**The problem:**
With the images left out, print all of the records below exactly.

**Task input:**
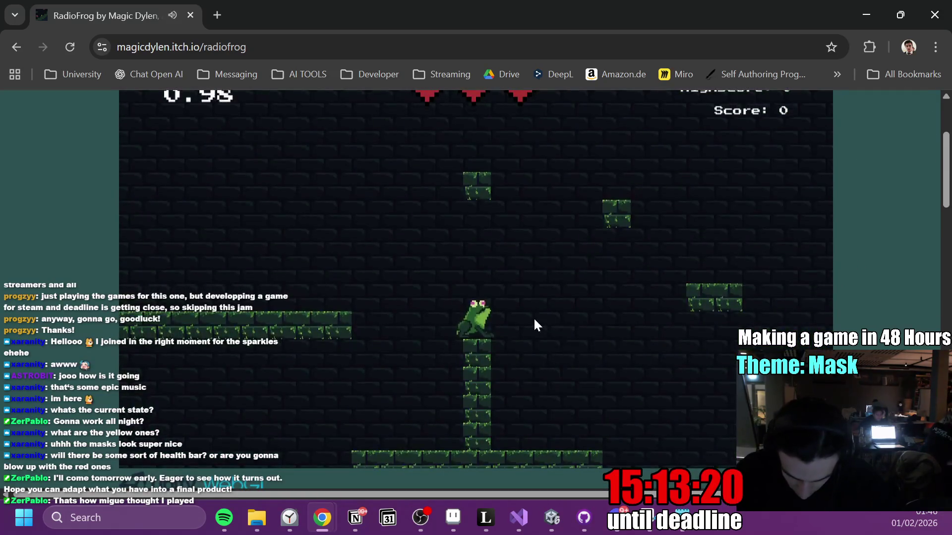
# Jump the frog up the shaft across platforms, blasting enemies along the way.
pyautogui.press('space')
pyautogui.press('Left')
pyautogui.press('space')
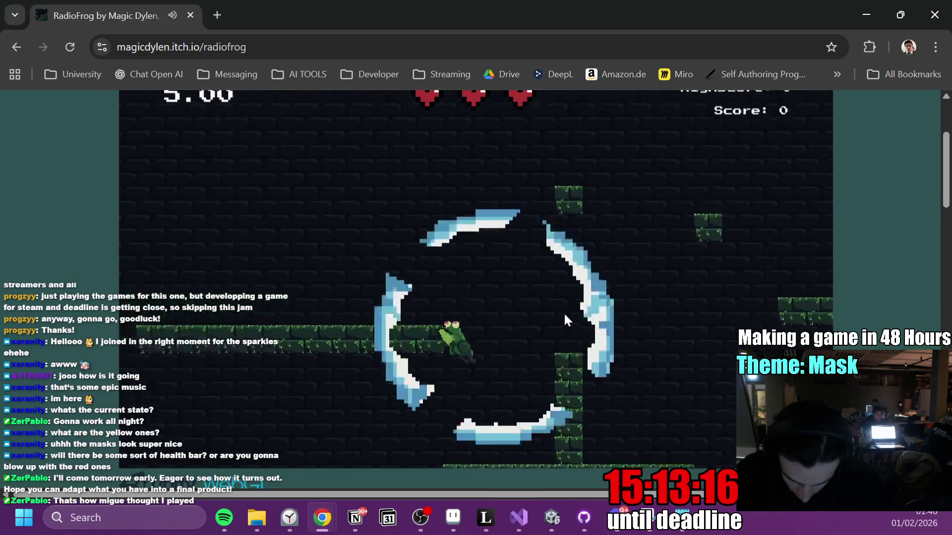
pyautogui.press('space')
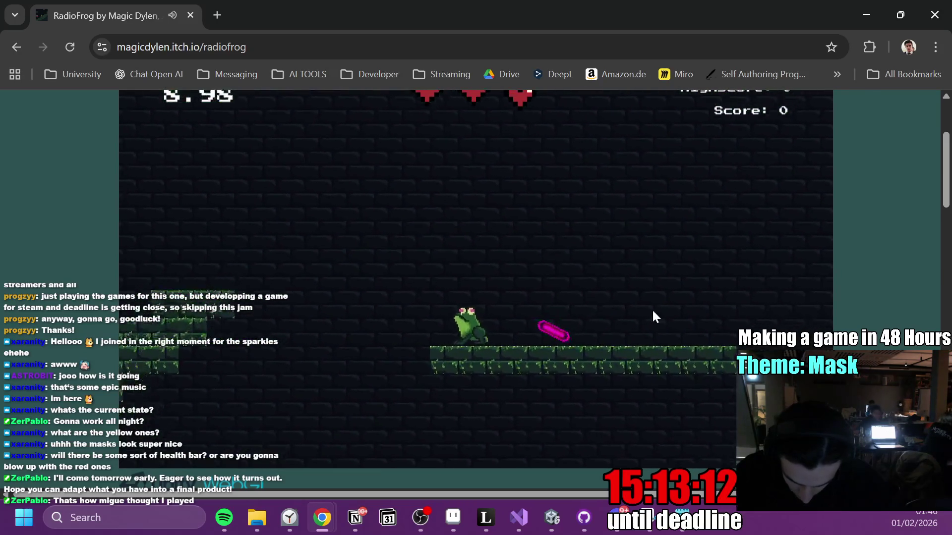
pyautogui.press('space')
pyautogui.press('space')
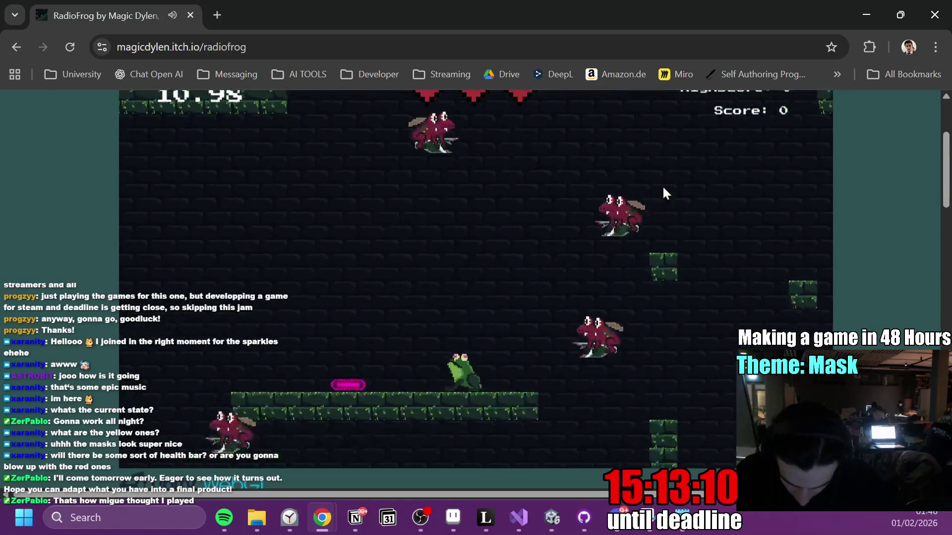
pyautogui.press('space')
pyautogui.press('space')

**Result for this task:**
# Jump the frog up the shaft across platforms, blasting enemies along the way.
pyautogui.press('space')
pyautogui.press('Left')
pyautogui.press('space')
pyautogui.press('space')
pyautogui.press('space')
pyautogui.press('space')
pyautogui.press('space')
pyautogui.press('space')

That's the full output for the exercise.